The matchmaking system puts the lie to pay-to-win accusations against UFC 3 Ultimate Team, too. Even if you spend $100 on virtual currency to build a highly-rated fighter, you’ll simply be placed against others of the same rating. Don’t spend money, and you’ll still be matched against those who have developed a similar stable of fighters through fair work.
If you want to see what a real pay-to-win scheme looks like in a sports video game, visit NBA 2K18’s playground. That game’s microtransaction-based progression permeates its MyCareer suite — which includes the single-player career — and throws all players into the same pool in their cooperative/competitive multiplayer. The anger of the UFC 3 community feels contextual rather than factual when you look at what creates noise, and the level of the rumble.
When you’re mad at the wrong thing for the right reasons
UFC 3 may not have earned this anger fairly, but its existence highlights what everyone is actually angry about: How EA screwed up the launch economy of Battlefront 2. That is a system where advancement is dependent upon loot crates — with some lesser options that do allow players to create or earn specific bonuses on their own.
Need For Speed Payback also advances a player’s vehicle attributes through a similar system. Both games were cuffed around in reviews for their opaque progression systems and the grind associated with leveling up. The developers of both games have made changes in reply, and both studios promise more are on the way.
The company’s executives may make statements that sound unhelpful, if not uncaring, when it talks to investors about this mess, but deeds count more than words. If the developers at EA DICE really thought they were being treated unfairly by the public, if they felt like the game’s progression was appropriately separated from loot crates, they’d be digging in against that. They wouldn’t be increasing the free currency payouts or giving players greater means to pick out their own Star Cards for free.

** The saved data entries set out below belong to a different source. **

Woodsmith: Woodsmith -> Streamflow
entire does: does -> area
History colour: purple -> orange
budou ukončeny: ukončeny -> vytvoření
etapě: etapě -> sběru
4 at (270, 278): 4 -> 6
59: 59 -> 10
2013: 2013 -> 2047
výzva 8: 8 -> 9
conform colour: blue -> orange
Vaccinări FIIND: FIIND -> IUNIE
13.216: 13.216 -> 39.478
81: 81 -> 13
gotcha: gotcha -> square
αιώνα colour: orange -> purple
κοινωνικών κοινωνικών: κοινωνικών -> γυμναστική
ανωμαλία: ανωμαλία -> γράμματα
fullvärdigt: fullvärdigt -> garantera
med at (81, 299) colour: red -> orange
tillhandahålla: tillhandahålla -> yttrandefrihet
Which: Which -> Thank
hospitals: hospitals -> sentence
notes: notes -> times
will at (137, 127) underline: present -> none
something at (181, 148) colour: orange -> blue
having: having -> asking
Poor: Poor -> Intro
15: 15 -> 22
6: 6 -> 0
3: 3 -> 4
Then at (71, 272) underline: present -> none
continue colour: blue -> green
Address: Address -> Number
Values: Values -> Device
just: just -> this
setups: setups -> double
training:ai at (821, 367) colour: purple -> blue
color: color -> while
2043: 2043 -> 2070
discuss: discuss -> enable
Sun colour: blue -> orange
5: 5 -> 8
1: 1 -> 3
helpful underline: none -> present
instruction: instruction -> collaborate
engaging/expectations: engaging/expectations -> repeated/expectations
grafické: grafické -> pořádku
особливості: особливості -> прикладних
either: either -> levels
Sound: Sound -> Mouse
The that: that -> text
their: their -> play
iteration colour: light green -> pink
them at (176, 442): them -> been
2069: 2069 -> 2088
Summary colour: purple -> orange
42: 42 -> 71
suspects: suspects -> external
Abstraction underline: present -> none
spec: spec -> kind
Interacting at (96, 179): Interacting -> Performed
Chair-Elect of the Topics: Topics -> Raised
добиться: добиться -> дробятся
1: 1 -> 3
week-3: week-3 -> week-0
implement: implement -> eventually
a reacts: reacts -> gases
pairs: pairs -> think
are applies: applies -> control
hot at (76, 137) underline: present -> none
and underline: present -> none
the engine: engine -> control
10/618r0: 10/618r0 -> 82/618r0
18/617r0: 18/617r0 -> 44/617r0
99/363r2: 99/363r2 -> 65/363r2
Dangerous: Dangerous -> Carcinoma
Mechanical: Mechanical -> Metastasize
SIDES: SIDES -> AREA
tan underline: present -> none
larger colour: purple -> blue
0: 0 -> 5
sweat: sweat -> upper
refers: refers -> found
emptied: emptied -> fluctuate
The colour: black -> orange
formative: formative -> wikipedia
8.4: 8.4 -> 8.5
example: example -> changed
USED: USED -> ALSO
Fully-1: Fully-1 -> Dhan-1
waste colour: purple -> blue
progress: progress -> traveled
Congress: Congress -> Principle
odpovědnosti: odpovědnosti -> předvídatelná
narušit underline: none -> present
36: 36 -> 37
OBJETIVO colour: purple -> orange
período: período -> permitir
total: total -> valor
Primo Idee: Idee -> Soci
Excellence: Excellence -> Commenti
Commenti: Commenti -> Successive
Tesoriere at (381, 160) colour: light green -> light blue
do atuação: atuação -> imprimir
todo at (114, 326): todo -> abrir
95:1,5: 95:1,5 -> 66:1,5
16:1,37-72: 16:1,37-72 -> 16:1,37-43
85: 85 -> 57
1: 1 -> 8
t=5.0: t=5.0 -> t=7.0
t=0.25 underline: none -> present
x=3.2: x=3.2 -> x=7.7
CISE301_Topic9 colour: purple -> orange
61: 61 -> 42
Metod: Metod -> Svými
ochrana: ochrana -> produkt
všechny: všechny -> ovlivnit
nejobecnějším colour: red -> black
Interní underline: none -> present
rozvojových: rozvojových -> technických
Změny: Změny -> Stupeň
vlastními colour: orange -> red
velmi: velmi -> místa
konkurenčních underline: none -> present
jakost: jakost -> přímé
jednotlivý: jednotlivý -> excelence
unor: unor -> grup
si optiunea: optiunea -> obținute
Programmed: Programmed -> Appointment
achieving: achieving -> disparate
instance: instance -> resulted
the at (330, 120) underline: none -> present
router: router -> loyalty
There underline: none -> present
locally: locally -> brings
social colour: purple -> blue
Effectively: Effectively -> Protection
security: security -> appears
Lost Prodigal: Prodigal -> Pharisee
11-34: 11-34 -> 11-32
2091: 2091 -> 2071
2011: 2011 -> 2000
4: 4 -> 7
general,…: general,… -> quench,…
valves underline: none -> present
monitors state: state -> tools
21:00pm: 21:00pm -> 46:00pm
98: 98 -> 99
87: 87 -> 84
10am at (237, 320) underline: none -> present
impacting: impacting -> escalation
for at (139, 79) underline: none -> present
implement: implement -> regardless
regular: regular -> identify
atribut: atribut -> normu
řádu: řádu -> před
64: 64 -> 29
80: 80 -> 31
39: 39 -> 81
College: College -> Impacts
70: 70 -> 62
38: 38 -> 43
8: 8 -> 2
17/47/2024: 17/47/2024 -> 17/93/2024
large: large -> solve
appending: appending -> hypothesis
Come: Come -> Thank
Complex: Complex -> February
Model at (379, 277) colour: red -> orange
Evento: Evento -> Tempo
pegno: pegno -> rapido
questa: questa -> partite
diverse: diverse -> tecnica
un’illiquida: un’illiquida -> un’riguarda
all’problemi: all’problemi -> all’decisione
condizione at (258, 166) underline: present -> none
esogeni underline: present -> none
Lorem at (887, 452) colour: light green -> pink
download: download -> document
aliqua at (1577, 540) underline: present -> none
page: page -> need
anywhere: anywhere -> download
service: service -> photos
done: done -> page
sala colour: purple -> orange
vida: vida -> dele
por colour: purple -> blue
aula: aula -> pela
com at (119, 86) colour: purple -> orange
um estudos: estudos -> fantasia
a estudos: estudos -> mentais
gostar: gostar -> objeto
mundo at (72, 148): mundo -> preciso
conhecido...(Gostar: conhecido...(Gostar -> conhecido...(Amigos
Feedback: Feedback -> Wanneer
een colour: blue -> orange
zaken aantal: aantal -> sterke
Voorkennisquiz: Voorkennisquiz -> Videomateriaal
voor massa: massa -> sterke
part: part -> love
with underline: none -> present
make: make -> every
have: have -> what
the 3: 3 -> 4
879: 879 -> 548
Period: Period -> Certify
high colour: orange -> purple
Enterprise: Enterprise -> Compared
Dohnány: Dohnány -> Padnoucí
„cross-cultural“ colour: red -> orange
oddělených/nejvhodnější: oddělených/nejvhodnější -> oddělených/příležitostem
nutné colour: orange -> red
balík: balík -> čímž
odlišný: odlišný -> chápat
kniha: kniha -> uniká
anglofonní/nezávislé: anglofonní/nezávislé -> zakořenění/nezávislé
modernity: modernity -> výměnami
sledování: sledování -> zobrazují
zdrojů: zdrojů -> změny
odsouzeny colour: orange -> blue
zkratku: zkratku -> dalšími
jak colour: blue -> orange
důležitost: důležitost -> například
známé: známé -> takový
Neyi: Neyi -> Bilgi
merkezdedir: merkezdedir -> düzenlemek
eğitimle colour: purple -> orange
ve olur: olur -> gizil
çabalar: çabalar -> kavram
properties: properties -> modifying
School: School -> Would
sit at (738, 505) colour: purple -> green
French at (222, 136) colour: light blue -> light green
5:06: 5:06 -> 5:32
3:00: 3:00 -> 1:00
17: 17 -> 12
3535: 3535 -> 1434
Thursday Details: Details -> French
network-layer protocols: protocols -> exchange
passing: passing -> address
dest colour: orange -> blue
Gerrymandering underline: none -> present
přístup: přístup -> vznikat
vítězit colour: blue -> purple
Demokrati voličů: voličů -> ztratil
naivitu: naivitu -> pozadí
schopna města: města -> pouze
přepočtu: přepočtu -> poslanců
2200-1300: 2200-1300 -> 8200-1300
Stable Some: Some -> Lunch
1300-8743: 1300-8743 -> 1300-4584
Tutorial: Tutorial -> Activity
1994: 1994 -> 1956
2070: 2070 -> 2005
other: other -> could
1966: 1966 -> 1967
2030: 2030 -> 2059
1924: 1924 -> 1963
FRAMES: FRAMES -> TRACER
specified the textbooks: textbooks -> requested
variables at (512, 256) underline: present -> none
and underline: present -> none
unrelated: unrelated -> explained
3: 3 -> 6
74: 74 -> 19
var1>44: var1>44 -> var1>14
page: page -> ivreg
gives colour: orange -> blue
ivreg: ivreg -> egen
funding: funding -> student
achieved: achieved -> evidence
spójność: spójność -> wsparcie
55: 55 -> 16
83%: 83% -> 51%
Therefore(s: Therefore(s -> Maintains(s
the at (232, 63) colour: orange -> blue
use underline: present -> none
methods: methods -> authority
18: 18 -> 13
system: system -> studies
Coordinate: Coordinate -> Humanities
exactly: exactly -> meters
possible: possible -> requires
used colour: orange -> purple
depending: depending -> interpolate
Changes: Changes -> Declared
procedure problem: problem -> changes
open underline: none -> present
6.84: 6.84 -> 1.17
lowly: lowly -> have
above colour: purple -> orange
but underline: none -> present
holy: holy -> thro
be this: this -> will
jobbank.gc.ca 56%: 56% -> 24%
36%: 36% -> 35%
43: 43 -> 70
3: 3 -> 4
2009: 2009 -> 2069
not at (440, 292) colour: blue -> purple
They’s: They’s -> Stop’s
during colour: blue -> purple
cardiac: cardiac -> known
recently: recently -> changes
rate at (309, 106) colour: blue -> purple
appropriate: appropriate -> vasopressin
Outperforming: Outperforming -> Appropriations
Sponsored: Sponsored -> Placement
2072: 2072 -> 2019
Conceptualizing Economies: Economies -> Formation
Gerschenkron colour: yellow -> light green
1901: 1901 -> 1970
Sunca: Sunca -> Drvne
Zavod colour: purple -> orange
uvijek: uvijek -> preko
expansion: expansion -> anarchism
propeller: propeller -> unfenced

Consumers forcing change is a great thing. Not only did players’ unified outrage lighten up Battlefront 2’s heavy-handed microtransaction model, the ultimate outcome validated their judgment that this was wrong, that they don’t have to take it and they don’t have to accept “don’t buy it” as a reply, from anyone. The accountable response to a bad or unfair product isn’t to tell people who don’t like it to pound sand; it’s to fix the product.
But to overplay that hand with UFC 3 squanders the moral capital raised during the Battlefront 2 blowup. This mess puts distance between developers who are doing their best to make something enjoyable and a community that seems immediately and even unfairly unwilling to give them a chance.
What if EA Vancouver, panicked by another mob at the door — or ordered to appease it by a licensing partner — threw some kind of a bone to get this controversy off their backs, and it ended up making the mode worse? These modes have been around a while, and seem to be working well for everyone. Changing them in response to anger that exists due to another unconnected game doesn’t seem wise.
It would also make me mad, because I do play Ultimate Team. It’s not my preferred mode of play, but I know exactly what it entails and I know the value of my work there. I also know I can play it fairly without feeling forced to buy anything. It’s nothing like what was going on in Battlefront 2 before EA pulled microtransactions and rebalanced the currency payoffs. Ultimate Team is in the game, but it isn’t the game.
If Electronic Arts must accept that damaged trust affects the whole brand, then its community can at least understand the thing that’s supposedly making everyone mad before marching off with torches in the air looking for something to burn. There’s no evidence that people know why they’re mad, only that EA should be the target. That’s not a good look for anyone.